何が勝ち組と負け組を分けるのか。雑誌「プレジデント」(2017年3月6日号)の特集「『働き方』全課題60」では、「超一流の仕事術 全解明」として、より成果を上げるためのノウハウを各方面のエキスパートに取材。今回は、千葉商科大学専任講師の常見陽平氏が「残業させない技術」について解説する――。

「ちょっとスケジュール帳を見せて」

長時間残業は健康を害します。組織全体のパフォーマンスも落とします。それでも「終わるまで帰らない」と開き直る部下に、どんな言葉をかけるか。最もダメなのは「いつまで残ってるんだ」という一方的な叱責です。残業をするのには理由があるはずです。それは恐らく2つにわけられます。1つは「残業はしたくないけれど、残業をしないと仕事が終わらない」。もう1つは「成果を出すためにサービス残業でもいいから居残って仕事をしたい」。

前者であれば、「業務分析」を手助けしてあげましょう。ここでの業務分析とは、業務の背景・目的を明らかにしたうえで、理想と現実のギャップを洗い出し、それを解消する施策を提案すること。営業職でも可能です。さりげなく「ちょっとスケジュール帳を見せて」と言えばいい。「昨日は何件訪問した?」「それは新規、クロージング、情報収集のどれ?」などと質問して、部下の仕事の癖を見抜くのです。絶対的な経験不足は能力では補えません。経験豊富な上司がアドバイスをすれば、業務効率は改善します。

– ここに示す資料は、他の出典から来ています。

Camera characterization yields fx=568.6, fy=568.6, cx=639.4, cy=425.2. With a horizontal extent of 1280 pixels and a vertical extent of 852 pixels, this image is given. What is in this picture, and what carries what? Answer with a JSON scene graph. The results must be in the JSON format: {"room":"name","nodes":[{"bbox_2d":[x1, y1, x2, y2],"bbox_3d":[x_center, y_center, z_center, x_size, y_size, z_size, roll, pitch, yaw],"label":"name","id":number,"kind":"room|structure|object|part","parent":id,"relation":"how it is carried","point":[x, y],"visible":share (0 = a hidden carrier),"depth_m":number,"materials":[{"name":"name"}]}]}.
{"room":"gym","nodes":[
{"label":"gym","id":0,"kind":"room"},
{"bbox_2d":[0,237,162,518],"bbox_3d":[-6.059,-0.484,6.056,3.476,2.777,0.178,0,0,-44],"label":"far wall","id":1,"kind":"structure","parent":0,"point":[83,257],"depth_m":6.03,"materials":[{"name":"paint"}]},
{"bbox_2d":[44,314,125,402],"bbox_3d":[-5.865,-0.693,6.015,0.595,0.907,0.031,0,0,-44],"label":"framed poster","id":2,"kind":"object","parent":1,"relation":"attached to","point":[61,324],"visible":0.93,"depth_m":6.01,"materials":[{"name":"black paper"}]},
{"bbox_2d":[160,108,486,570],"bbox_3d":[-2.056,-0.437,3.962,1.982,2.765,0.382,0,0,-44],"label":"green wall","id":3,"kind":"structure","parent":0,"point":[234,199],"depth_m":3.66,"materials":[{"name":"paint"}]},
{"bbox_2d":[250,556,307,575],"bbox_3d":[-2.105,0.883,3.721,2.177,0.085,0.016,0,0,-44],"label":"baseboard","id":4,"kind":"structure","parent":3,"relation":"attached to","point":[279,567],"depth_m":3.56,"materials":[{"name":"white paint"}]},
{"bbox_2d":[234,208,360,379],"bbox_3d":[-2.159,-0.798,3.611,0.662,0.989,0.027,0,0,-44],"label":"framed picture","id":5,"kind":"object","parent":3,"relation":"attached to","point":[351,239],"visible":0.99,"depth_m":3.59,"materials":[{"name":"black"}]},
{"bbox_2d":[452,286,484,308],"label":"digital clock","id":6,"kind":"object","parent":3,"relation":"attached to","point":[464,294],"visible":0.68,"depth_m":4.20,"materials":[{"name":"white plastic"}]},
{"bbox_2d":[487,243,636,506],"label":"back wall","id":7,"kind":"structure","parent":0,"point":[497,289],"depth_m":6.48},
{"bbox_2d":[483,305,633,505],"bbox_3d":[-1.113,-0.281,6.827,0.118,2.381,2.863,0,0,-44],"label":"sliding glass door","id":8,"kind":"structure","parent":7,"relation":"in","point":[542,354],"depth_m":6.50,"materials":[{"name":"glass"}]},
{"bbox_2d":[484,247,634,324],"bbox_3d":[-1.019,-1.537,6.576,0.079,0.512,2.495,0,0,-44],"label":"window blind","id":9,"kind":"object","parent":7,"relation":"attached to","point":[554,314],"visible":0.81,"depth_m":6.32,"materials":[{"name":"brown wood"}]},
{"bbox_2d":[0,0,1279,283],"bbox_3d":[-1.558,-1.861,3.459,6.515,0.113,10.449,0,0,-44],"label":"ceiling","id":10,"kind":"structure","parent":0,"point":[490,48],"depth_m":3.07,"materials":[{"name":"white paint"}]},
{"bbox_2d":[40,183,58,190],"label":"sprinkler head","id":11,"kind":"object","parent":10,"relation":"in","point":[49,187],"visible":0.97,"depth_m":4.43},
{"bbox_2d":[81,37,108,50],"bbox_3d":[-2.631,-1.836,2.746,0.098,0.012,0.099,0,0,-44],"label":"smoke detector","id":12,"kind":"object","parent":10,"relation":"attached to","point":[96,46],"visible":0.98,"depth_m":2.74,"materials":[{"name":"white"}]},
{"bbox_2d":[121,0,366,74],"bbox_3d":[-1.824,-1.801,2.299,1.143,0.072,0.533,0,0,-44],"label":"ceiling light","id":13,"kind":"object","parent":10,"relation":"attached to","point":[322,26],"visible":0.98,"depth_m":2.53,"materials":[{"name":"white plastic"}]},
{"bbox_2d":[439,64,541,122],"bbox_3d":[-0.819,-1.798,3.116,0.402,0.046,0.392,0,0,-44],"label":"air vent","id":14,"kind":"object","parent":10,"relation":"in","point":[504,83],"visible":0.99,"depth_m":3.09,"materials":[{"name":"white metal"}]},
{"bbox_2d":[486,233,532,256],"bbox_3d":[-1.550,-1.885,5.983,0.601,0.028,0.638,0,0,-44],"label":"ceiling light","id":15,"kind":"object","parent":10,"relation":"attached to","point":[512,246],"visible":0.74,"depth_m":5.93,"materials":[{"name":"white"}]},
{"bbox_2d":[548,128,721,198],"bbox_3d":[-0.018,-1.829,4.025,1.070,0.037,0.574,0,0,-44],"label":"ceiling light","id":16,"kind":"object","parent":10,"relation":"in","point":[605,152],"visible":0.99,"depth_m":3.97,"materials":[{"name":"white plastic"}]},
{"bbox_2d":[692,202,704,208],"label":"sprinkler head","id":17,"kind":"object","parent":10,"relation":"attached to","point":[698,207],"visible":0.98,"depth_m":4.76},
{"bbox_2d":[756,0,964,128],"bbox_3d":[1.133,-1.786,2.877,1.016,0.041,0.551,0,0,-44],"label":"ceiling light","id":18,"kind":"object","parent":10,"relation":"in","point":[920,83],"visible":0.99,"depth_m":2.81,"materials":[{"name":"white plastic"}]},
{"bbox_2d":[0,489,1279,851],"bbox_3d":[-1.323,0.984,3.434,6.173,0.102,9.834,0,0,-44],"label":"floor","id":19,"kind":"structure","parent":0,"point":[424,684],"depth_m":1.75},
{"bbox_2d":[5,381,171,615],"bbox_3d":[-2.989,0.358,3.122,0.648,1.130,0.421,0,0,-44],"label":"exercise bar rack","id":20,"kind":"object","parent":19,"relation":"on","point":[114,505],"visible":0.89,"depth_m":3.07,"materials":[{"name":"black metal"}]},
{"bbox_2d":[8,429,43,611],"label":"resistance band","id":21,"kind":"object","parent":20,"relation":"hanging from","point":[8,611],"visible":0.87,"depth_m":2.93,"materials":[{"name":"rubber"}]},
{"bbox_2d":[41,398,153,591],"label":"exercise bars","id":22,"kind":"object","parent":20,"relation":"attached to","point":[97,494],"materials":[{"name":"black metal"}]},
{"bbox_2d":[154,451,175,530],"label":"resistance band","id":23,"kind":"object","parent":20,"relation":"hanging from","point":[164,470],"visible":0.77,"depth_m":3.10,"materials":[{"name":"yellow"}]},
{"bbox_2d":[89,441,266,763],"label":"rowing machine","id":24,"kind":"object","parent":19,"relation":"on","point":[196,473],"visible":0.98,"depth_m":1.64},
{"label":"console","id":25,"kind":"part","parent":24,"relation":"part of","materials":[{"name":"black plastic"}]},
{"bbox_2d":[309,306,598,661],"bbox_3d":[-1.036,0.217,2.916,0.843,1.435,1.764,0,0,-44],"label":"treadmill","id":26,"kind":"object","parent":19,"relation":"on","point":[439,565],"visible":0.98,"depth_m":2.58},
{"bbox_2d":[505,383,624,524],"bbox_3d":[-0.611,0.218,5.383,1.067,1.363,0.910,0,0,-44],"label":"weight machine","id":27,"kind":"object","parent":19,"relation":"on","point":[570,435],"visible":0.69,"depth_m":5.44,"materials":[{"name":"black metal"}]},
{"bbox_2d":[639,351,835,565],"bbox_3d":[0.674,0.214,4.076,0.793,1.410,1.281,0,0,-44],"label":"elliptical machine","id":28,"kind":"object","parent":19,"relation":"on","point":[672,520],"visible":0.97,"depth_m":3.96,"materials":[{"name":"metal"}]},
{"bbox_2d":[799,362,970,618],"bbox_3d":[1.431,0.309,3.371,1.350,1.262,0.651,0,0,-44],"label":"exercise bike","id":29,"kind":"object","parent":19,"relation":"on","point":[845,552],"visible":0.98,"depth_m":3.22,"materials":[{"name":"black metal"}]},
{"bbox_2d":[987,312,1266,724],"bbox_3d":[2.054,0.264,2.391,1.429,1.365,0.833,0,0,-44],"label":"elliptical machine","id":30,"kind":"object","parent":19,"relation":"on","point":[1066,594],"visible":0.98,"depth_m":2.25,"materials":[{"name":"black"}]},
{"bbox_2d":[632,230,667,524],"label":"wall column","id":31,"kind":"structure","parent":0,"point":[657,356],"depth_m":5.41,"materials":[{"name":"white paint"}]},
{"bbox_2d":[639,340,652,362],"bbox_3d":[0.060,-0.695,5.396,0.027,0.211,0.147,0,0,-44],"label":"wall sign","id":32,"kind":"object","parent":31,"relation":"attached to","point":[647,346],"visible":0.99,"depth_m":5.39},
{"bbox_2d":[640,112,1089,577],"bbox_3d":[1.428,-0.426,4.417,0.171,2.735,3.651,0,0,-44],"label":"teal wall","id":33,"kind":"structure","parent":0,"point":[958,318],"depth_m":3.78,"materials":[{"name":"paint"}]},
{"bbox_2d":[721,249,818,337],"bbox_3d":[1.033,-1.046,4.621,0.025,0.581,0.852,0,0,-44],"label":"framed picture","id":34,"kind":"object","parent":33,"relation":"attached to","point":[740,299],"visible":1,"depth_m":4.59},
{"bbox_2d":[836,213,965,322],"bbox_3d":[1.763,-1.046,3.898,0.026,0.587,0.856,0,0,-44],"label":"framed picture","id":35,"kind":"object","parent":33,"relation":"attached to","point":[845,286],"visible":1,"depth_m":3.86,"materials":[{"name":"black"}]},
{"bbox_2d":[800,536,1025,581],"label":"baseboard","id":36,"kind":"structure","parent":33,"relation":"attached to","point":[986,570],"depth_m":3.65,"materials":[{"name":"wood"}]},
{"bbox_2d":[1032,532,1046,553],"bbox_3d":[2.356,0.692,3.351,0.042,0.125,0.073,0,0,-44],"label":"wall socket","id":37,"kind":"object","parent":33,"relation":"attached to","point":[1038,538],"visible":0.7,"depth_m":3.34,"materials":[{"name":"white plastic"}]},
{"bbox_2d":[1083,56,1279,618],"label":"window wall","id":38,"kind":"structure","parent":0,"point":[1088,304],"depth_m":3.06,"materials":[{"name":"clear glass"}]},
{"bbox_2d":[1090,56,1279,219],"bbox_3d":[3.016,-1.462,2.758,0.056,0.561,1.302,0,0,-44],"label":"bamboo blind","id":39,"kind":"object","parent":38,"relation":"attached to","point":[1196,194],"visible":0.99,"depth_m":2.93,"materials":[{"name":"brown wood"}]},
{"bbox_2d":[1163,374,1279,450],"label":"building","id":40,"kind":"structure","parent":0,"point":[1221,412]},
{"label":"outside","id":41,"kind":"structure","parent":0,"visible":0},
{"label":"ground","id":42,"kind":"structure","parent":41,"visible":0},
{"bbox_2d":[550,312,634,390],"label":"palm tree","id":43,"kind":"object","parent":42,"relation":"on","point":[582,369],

厄介なのは後者のような「モーレツ社員」です。これは「成果主義」の弊害としても知られています。内閣府経済社会総合研究所の研究では、成果主義的な評価を導入すると、労働時間がかえって長くなることが報告されています。より大きな成果を求めてオーバーワークをしたり、時間をかけて帳尻を合わせたりしてしまうのです。成果主義は本来、生産性の向上が目的なのに、単に労働時間が長くなる場合もあるのです。